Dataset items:
+ + + +

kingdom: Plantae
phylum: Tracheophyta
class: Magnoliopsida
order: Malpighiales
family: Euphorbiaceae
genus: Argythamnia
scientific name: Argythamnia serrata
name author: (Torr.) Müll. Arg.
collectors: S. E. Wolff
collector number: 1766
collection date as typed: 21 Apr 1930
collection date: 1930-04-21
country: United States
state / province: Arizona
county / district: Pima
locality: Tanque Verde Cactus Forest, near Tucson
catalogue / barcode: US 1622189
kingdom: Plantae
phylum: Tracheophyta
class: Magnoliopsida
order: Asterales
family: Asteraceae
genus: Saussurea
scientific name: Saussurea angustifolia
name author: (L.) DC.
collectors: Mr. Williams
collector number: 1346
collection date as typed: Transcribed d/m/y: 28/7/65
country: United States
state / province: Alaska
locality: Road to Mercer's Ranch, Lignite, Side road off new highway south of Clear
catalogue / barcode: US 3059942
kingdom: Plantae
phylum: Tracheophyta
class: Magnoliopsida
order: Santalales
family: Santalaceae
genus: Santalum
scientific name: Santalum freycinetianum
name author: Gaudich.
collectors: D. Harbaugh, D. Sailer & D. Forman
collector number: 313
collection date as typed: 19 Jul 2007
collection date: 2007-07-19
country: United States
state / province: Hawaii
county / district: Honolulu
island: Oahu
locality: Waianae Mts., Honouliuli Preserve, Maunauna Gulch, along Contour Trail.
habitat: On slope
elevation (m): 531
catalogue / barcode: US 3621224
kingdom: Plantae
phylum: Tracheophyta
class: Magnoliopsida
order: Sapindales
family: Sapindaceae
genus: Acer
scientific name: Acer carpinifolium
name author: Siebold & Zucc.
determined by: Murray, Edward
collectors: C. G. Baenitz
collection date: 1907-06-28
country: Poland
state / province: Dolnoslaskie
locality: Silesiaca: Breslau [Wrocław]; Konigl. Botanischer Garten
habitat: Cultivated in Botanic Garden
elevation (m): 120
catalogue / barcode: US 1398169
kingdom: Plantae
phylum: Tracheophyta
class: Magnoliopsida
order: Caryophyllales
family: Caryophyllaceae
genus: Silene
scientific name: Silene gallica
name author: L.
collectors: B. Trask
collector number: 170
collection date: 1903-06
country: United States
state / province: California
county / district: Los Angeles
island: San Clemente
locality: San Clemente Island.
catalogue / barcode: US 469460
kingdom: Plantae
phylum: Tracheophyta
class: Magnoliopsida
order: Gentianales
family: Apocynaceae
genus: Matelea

+ + + +

## AIM
Gather every line in the records above that contains the word "scientific".

## ANSWER FOR THE TASK
scientific name: Argythamnia serrata
scientific name: Saussurea angustifolia
scientific name: Santalum freycinetianum
scientific name: Acer carpinifolium
scientific name: Silene gallica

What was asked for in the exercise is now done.